Training the model for 10 epochs before using jit to compile everything took about 2.5 minutes. Adding jit to the loss and update functions sped it up to 14 seconds. It took about 12 seconds to compile, so the actual training took just ~2 seconds!

Results

These next couple plots show the true and corrupted trajectory (top), the DAE reconstruction of the true trajectory (middle), and the error between the true trajectory and DAE output. It does pretty well.

environment results

However, if you run the Lunar Lander trained DAE on random noise, representing a poorly trained MBRL environment model, the DAE is unable to reconstruct the input because it doesn’t come from the same distribution as the training data.
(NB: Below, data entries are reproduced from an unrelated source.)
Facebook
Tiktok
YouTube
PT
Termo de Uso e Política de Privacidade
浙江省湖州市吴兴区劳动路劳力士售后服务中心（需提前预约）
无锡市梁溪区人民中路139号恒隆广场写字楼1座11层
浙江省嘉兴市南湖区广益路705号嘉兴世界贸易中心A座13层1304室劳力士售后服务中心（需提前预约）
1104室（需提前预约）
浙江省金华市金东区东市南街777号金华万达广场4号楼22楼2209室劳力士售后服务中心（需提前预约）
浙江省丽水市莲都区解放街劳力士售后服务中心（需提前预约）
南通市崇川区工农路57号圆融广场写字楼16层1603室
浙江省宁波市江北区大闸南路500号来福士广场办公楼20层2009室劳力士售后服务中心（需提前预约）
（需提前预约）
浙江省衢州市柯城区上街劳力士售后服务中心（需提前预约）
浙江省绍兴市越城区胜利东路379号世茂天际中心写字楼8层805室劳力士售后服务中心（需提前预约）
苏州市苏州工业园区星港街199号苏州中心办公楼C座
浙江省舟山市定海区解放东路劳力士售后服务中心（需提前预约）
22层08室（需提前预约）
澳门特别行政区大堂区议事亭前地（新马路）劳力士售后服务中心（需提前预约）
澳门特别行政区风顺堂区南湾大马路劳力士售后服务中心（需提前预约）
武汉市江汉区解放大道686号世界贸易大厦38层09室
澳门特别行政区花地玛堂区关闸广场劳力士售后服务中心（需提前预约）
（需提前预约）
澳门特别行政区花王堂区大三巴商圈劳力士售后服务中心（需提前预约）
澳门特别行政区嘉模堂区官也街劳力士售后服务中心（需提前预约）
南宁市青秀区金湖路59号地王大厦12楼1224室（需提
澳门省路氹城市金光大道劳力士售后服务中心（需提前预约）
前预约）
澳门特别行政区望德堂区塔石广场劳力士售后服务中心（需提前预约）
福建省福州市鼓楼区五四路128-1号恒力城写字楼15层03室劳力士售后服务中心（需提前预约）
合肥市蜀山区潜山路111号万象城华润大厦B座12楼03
Now we, hopefully, have a way of knowing how reliable a planned trajectory when training our agent.

random results

References

Boney, Rinu, Norman Di Palo, Mathias Berglund, Alexander Ilin, Juho Kannala, Antti Rasmus, and Harri Valpola. “Regularizing Trajectory Optimization with Denoising Autoencoders.” ArXiv:1903.11981 [Cs, Stat], December 25, 2019. http://arxiv.org/abs/1903.11981.
Vincent, Pascal, Hugo Larochelle, Isabelle Lajoie, Yoshua Bengio, and Pierre-Antoine Manzagol. “Stacked Denoising Autoencoders: Learning Useful Representations in a Deep Network with a Local Denoising Criterion.” Journal of Machine Learning Research 11, no. 110 (2010): 3371–3408.